Mit Kevin Warsh hat die US-Notenbank Federal Reserve einen neuen Chef – doch die Ruhe ist trügerisch. Sowohl in den USA als auch in Europa geraten Zentralbanken zunehmend unter Druck: durch steigende Staatsverschuldung und politische Einflussnahme.

In den USA wächst die Skepsis gegenüber der Fed. Steigende Schuldenquoten schwächen das Vertrauen in die Haushaltspolitik – und damit auch in die Handlungsfähigkeit der Notenbank.
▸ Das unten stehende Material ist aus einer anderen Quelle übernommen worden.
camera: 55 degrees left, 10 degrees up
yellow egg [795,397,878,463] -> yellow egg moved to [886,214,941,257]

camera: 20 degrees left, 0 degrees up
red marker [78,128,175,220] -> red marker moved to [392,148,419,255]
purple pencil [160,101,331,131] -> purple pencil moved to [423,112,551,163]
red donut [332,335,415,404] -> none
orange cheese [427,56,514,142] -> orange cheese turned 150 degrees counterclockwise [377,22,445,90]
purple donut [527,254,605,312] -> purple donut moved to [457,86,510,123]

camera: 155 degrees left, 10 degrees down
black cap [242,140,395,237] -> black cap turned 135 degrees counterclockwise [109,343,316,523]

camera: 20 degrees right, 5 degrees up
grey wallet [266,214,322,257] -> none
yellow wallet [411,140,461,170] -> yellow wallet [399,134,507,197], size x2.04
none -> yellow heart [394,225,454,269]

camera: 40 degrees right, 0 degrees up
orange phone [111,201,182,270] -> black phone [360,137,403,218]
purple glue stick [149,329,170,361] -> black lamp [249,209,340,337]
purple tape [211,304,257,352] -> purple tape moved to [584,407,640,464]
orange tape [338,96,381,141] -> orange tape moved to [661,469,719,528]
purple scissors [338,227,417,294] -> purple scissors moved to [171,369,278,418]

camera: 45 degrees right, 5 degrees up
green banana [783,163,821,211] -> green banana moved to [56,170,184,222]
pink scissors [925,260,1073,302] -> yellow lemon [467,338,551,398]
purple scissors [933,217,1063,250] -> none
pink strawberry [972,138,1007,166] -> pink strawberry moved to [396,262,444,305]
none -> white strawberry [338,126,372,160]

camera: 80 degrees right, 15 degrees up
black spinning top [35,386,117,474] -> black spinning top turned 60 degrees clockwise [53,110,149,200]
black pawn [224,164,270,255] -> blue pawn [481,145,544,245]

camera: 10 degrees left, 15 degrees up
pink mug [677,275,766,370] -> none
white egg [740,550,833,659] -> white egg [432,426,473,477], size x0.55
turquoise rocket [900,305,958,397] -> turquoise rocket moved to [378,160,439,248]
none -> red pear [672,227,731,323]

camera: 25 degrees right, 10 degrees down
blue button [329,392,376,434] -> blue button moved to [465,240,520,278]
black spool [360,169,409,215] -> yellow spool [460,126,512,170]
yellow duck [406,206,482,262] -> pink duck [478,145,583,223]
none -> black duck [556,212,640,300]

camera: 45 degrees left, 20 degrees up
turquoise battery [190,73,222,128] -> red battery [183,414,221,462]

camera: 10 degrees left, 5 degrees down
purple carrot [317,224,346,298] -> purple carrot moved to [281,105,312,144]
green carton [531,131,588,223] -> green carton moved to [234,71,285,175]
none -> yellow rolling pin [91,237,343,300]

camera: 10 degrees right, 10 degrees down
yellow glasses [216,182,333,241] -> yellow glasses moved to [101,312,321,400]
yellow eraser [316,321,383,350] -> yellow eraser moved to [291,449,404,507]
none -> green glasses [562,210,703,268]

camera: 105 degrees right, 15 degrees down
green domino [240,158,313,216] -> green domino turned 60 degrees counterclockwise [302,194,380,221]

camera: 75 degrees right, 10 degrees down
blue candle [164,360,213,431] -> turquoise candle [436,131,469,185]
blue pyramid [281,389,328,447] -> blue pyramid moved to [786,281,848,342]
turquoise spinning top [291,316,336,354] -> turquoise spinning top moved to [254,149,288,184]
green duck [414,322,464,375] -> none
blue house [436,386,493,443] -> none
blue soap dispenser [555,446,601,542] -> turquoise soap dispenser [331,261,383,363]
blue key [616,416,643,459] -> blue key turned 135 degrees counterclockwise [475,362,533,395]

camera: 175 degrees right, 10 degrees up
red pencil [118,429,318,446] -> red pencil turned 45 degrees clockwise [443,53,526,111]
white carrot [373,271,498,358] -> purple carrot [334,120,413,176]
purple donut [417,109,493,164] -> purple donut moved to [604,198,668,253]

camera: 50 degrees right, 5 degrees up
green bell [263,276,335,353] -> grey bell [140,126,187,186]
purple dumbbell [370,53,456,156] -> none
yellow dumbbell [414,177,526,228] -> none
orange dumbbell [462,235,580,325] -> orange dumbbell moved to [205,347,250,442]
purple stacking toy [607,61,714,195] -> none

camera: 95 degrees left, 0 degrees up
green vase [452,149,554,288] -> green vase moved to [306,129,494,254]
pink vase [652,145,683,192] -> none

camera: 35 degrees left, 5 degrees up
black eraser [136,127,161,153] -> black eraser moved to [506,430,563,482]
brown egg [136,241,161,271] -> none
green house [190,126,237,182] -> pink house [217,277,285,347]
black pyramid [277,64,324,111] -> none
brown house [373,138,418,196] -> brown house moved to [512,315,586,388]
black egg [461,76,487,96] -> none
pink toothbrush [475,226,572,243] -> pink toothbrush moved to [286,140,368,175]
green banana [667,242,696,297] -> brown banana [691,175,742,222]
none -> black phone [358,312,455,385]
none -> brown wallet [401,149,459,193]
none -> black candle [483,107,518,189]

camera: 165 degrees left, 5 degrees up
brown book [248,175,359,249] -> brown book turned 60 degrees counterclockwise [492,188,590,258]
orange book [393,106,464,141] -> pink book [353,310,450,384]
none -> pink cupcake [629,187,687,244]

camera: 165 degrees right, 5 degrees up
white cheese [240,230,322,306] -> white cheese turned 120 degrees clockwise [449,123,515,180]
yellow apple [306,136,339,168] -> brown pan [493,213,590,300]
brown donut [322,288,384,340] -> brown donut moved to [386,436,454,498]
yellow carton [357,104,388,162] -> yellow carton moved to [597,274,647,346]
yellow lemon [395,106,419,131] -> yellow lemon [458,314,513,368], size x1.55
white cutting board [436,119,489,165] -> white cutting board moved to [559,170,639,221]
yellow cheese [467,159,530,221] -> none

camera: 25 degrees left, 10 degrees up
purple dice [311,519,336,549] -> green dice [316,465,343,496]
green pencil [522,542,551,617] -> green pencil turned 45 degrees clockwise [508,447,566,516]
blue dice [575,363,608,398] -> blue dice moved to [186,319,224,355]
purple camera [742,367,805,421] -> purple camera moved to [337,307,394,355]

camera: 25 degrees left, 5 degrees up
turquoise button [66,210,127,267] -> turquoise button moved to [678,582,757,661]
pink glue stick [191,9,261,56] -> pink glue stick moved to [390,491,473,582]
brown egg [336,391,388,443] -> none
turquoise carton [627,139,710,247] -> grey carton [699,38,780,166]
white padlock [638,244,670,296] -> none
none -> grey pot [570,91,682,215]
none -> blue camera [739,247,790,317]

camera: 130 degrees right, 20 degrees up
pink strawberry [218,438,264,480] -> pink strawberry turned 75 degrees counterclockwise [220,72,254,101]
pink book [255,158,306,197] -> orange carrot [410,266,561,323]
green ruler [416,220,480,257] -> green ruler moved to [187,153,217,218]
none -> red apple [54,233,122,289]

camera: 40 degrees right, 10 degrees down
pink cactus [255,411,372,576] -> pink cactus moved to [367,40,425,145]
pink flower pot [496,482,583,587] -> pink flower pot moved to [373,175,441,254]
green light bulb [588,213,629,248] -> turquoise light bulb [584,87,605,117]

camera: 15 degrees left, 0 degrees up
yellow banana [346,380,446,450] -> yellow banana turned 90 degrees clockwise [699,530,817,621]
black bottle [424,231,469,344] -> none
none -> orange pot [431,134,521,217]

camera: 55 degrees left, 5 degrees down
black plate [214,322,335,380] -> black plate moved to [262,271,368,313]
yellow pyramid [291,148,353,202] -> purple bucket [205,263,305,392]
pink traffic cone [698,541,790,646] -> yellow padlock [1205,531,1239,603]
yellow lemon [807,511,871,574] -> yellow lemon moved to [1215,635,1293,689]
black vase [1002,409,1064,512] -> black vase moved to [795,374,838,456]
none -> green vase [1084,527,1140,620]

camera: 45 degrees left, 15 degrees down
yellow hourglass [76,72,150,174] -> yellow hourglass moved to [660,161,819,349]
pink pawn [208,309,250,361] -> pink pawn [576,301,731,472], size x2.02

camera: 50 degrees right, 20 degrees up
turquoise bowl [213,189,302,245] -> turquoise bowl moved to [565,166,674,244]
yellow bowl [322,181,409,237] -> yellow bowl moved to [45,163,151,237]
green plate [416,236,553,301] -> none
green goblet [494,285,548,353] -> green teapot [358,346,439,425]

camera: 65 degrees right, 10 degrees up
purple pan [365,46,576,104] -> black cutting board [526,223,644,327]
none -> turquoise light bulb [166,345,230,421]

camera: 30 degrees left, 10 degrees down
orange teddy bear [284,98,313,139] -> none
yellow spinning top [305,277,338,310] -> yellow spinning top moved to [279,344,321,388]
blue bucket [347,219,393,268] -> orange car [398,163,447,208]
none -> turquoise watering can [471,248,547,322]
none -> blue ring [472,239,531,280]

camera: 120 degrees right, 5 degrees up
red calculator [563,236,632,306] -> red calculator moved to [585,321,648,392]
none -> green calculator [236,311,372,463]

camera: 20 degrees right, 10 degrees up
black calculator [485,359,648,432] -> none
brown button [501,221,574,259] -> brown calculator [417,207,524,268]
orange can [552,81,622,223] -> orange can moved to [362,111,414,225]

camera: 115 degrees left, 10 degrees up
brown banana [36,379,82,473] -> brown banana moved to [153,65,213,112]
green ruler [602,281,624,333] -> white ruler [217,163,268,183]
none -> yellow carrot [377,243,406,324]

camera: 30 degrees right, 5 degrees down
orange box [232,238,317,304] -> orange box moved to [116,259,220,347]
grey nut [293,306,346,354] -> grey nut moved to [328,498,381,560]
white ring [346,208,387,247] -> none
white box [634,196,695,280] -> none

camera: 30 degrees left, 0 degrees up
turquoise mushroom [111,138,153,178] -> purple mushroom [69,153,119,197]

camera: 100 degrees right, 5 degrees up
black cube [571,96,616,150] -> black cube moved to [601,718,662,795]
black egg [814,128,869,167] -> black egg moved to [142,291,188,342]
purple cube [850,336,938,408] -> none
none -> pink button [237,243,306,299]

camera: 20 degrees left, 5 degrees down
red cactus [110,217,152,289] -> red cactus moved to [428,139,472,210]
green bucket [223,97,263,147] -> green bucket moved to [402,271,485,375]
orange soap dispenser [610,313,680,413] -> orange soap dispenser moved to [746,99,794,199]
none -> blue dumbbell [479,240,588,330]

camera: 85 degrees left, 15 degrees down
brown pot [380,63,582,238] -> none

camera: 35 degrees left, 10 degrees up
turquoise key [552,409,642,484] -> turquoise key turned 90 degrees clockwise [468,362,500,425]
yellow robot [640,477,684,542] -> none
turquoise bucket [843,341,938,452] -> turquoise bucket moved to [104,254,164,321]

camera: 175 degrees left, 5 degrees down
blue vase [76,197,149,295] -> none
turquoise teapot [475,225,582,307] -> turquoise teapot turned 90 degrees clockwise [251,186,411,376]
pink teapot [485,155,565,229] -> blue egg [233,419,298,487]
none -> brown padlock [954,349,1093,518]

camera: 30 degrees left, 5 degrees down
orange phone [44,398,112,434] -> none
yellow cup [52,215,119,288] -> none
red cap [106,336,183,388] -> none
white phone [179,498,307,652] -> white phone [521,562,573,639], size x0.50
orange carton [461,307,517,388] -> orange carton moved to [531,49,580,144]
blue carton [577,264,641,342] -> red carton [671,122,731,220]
Ähnliches droht in Europa: Auch dort steigen die Schuldenquoten, was den politischen Druck auf die Europäische Zentralbank (EZB) erhöhen könnte. Die EZB ist die Währungsbehörde des Euroraums und soll unabhängig von Regierungen agieren.

Notenbankunabhängigkeit gilt heute als Standard – ist es aber nicht immer gewesen. Viele Länder verankerten sie erst in den 1990er-Jahren gesetzlich, weil politisch gesteuerte Geldpolitik erfahrungsgemäß zu dauerhaft höherer Inflation führt. Genau dieses Prinzip steht nun auf beiden Seiten des Atlantiks zur Debatte.